Ve o zaman anladım.Benimki sadece bir masal olmayacaktı.Mezar da Gözyaşı Ustası'yla tanışacaktım.

-Ağlamak kaybettiklerini geri getirmez.

Dedi müdür.Sonra yanındaki kıza seslendi;

-Adeline,onu odasına götür.

Dedi.Kız yanıma geldi ve kolumdan hafifçe tutarak beni götürdü.Arkamızdan müdürün sesini duydum;

-Çabuk ol.Çocuklar,içeri geçin.

Adeline beni sıralı yatakların olduğu bir odaya götürdü ve konuşmaya başladı;

-Bu Julia nın yatağı.Dün evlatlık alındı.

Yavaşça o sert yatağa oturdum.Arkamı dönüp Adeline e doğru konuşmaya başladım;

-Buraya geleli çok oldu mu?

Diye sordum.Adeline konuşmaya başladı;

-Tenim çok solgun.Bayan Margaret hasta gibi göründüğümü söylüyor.

Dedi.Sonra çekinerek bana doğru konuşmaya başladı;

-En iyi arkadaşım olur musun?

Dedi.Başımı olur anlamında salladım.

Sonra yıllar geçti,çok uzun yıllar ve o gün geldi bir aile beni evlat edinmek için gelmişti.

Son kez o sert yatakta oturmuş elimdeki fareyi seviyordum.Türü fark etmeksizin hayvanlara karşı zaafım vardı.

Sonra Adeline geldi ve konuşmaya başladı;

-Nica, geldiler.

Elimdeki fareyi bir kutuya koydum ve kutuyu Adeline e uzattım.

-Ziyarete geleceğim.Söz.

-Hayatta olmaz.

Dedi Adeline.

-Git ve bir daha arkana bakma.

-Sen olmasan hayatta kalamazdım.

Dedim.Sonra kucağına koyduğum kutuya baktım ve konuştum;

-O artık senin.

Son kez birbirimize baktık ve sıkıca sarıldık.Sonra kolidora çıktım ve yürümeye başladım.

Mezar,bir hapishane gibiydi.Yıllarca her günümü biri beni almaya gelir ümidiyle geçirdim.Gözlerimin içine bakıp herkesin arasından beni seçerler ümidiyle.Özel olmasam bile beni ben olduğum için isterler ümidiyle.Ama beni kimse seçmedi.Beni kimse istemedi,kimse fark etmedi.Her zaman görünmez oldum.

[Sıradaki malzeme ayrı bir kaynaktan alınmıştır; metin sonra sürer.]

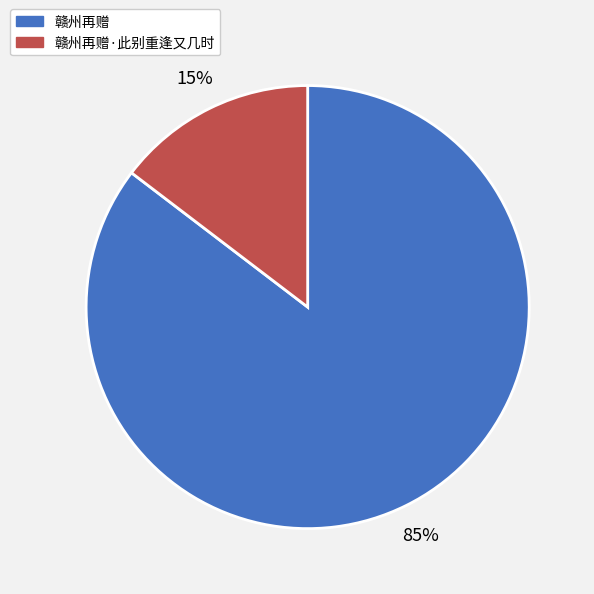

Is there any slice that represents more than half of the pie?

Yes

Önüme döndüm ve yürümeye devam ettim.Sonunda beni evlat edinecek ailenin yanına ve hemen onların yanında duran bayan Margaret in yanına gittim.

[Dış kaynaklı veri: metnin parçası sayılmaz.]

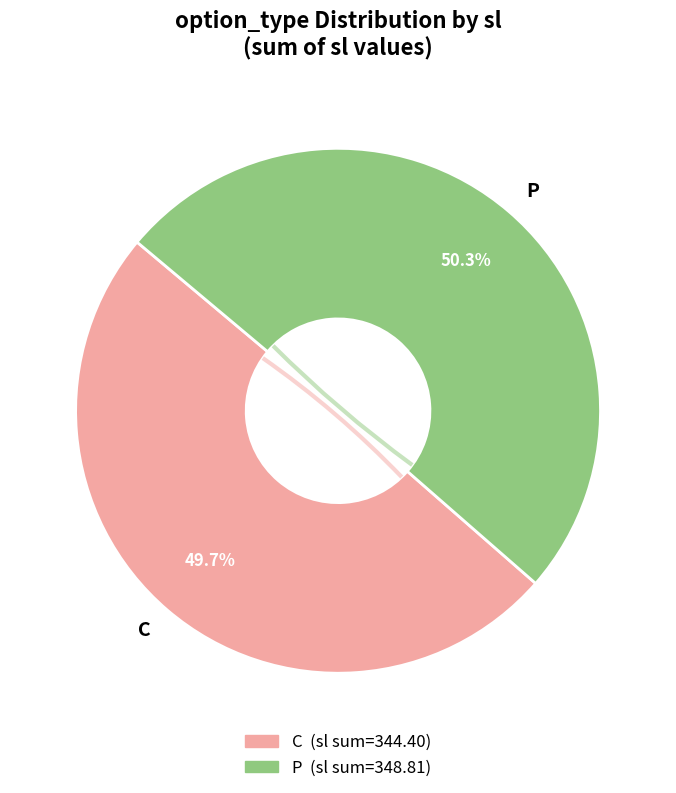

To the nearest percent, what is the average slice percentage?

50%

Adının Anna olduğunu öğrendiğim kadın konuşmaya başladı;

-Hazır mısın?

Hafifçe gülümseyerek;

-Evet.Dedim.

-Ben de biraz korkuyorum.

Dedi Anna.Sonra yanındaki adam konuşmaya başladı;

-Eşyalarını indireyim mi?

Diye sordu.

-Sadece bu var.

Diyerek cevap verdim.Bayan Margaret konuşmaya başladı;

-Burada eşyaları paylaşmayı teşvik ediyoruz.

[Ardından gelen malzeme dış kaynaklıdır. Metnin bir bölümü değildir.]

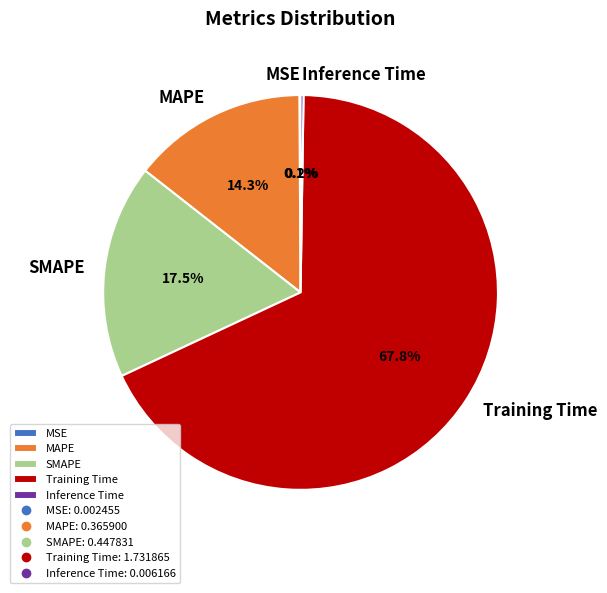

Which slice represents more than half of the pie?

Training Time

Dedi.Sonra adam bana doğru dönerek konuşmaya devam etti;

-Elini mi yaraladın?

-Hayvanlara bakma alışkanlığı var.Parmakları hep kesiklerle dolu.

Dedi bayan Margaret sonra konuşmaya devam etti;

-Pekâlâ Nica.Burada öğrendiklerini unutma.Düzene uy, saygı duy ve itaat et.Ayrıca bu sadece deneme süreci,unutma.Velayet iptal edilebilir.Sorun çıkarırsan gelir seni alırız ve süreç ilerlemez.

-Her şey yolunda gidecektir.

Dedi Anna.

-Güzel.Diyerek konuşmaya devam etti bayan Margaret.

Tam kapıya doğru yürümeye başlarken gelen piyano sesi ile birlikte hepimiz durduk.